The State Department of Water Resources (DWR) released its 1 February
update of hydrologic conditions. The combined content of the 12 most
significant reservoirs is only 37% of their capacity. The snowpack
water content statewide is only 25% of average for this date.
We are still in trouble.
David E. Ross
Climate: California Mediterranean, see
Went fishing on easter sierra slope river yesterday. This
river turn the color of brown like coffee and cream when
there is run off. No sign of any color change. (It is all
soaking in) And little water level change. And we have
had 70F days in February. And the snow on the 14,000 ft
peaks is already melting. Hardly any left
So, as you say, it looks like we are for trouble, a lot of
trouble. Fire season should be a hum-dinger this year.

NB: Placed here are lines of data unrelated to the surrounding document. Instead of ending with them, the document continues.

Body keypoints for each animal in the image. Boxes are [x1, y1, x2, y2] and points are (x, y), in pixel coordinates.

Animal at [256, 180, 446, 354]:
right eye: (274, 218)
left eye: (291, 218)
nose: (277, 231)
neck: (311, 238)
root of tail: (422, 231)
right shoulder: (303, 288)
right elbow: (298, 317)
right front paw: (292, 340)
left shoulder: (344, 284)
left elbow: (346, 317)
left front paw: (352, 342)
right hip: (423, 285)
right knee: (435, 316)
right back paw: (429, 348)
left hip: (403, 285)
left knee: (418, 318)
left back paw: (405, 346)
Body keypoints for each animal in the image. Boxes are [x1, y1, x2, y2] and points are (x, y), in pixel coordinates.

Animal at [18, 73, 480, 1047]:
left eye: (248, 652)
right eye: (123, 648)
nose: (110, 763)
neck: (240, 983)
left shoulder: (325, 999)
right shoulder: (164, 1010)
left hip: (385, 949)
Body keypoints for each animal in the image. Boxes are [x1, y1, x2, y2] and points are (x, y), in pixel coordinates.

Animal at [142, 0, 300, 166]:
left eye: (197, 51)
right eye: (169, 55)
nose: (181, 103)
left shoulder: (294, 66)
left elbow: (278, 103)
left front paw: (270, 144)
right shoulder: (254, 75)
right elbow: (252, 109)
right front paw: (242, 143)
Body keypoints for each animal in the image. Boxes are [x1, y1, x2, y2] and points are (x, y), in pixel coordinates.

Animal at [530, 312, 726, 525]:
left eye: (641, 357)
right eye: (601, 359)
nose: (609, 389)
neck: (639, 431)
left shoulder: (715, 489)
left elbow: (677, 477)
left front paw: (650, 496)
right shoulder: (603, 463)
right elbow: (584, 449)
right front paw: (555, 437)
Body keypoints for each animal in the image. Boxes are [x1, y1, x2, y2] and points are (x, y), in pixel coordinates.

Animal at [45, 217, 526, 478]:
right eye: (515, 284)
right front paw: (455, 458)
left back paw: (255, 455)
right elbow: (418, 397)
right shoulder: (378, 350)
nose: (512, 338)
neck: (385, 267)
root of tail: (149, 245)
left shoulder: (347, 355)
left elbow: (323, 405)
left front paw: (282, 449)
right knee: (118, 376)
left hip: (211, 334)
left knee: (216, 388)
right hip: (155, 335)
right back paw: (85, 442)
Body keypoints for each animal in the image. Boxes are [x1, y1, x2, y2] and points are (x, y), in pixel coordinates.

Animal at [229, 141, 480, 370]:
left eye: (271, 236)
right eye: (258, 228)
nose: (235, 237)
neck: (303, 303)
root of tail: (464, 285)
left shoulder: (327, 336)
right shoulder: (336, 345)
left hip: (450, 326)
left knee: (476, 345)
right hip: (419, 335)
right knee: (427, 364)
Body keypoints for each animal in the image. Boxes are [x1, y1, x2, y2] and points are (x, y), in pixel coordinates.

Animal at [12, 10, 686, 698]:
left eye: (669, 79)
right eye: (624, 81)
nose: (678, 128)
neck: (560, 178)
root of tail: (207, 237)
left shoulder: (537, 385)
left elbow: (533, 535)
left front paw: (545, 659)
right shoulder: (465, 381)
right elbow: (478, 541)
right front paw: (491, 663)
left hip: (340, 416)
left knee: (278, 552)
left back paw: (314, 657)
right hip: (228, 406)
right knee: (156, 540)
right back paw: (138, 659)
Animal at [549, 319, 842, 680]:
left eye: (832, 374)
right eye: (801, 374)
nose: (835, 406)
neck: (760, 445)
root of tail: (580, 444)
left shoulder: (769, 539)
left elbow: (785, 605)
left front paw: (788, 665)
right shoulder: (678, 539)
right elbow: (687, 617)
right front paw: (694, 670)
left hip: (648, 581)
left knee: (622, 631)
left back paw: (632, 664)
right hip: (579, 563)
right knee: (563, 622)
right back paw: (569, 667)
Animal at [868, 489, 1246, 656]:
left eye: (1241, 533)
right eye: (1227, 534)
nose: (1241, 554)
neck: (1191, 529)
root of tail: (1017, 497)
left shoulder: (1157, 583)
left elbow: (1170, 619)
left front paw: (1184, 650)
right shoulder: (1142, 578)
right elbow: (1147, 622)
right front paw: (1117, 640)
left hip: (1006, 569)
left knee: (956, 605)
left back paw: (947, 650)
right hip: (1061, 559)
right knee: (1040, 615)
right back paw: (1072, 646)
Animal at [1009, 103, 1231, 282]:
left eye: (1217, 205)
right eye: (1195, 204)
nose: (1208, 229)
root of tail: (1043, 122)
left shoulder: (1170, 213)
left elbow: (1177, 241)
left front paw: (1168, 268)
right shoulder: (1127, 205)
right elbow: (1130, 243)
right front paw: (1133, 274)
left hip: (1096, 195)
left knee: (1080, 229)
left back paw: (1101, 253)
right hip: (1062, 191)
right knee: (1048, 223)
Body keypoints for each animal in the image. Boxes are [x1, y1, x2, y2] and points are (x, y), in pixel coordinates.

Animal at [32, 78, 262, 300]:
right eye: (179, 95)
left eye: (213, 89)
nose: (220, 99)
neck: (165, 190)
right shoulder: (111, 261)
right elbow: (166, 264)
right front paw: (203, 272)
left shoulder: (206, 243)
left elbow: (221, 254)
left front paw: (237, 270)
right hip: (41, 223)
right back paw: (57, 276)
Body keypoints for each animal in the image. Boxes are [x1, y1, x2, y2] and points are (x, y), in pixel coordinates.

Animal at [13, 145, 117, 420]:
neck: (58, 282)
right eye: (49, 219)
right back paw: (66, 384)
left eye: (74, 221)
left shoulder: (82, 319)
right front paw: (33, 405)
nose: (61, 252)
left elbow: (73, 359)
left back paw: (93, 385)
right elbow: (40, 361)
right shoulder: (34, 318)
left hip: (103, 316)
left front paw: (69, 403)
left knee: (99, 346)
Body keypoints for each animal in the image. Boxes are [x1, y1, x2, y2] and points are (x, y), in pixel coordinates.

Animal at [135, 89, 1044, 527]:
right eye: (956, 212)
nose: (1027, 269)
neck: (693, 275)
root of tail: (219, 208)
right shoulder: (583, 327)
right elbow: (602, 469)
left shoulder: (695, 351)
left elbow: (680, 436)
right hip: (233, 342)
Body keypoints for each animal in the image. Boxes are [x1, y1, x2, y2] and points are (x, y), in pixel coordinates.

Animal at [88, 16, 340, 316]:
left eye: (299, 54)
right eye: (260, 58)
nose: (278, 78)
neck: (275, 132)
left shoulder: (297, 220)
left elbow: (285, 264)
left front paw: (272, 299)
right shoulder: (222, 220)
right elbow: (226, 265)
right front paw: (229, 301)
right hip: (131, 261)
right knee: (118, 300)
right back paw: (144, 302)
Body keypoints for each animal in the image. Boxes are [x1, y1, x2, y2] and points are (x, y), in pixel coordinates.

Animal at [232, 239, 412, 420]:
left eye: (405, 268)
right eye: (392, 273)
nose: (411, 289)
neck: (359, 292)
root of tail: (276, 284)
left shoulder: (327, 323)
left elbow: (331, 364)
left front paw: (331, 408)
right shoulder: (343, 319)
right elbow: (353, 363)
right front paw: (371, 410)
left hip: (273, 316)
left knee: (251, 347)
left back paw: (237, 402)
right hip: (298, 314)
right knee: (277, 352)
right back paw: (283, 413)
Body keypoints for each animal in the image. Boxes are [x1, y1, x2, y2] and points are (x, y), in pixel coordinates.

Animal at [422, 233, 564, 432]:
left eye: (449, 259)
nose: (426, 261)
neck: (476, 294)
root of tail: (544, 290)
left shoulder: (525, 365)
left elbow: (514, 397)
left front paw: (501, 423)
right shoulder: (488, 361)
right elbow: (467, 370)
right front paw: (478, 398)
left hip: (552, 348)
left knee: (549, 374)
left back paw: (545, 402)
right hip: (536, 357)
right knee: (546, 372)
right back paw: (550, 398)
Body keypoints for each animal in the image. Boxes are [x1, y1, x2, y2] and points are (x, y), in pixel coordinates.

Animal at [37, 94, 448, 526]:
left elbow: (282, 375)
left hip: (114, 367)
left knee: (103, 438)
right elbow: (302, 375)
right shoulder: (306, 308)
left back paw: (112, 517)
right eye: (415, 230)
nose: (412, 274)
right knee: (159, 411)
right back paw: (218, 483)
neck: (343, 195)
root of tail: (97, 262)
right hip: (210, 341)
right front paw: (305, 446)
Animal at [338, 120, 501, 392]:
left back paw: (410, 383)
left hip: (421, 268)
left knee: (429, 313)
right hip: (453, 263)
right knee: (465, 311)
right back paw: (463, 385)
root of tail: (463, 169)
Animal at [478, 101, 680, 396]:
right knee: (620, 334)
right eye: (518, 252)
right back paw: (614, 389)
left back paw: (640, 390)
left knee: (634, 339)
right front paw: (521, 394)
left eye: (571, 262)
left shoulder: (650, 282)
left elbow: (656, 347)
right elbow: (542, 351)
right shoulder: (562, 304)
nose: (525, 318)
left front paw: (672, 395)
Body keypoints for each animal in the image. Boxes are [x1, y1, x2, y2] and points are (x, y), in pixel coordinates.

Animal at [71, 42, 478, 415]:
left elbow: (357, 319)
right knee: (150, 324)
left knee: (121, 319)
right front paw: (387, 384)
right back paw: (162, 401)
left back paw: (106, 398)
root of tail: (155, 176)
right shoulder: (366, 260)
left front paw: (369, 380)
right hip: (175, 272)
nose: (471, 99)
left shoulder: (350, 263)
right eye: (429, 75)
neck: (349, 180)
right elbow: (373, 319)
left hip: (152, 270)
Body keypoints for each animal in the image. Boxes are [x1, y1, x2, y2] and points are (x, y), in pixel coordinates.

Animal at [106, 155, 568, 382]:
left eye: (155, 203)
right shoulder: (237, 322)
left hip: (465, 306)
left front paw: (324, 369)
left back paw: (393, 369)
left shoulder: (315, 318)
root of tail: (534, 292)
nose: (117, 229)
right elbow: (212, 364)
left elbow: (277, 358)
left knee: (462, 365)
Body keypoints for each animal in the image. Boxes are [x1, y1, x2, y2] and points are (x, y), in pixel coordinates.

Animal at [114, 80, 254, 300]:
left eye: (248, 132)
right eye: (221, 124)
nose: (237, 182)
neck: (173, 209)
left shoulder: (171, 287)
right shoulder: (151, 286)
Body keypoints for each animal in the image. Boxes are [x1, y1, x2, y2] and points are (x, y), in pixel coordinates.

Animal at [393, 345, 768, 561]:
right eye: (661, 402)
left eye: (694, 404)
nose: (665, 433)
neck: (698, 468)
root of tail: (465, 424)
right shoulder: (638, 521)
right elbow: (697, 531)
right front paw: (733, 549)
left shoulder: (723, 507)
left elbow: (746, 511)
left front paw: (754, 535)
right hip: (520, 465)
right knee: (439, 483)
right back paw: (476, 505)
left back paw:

We need a bunch of cold maritime polar storms to
blow through and dump a ton of snow.
My sister lives at the base of the mountains below Tahoe. I notice that
it's been close to 60 degrees F there lately, and she tells me that
there is little snow on the mountains. The ski areas must be hurtin',
and I bet it will affect the water table in the valley below come
On the back side here, if you drill deep enough, you hit an
aquifer out of Tahoe where the water is thousands of years old.
So the humans will be fine water wise (if you are on one of
those wells). Otherwise there is going to be a world of hurting.
One of the rivers I fish, the water got really weird. No
sign of any life in it. No minnows, no bugs, no algae, no
water plants. Completely dead. If we don't get any more
rain/snow, I think this river is doomed for years.
Can you imagine a river without and life at all in it?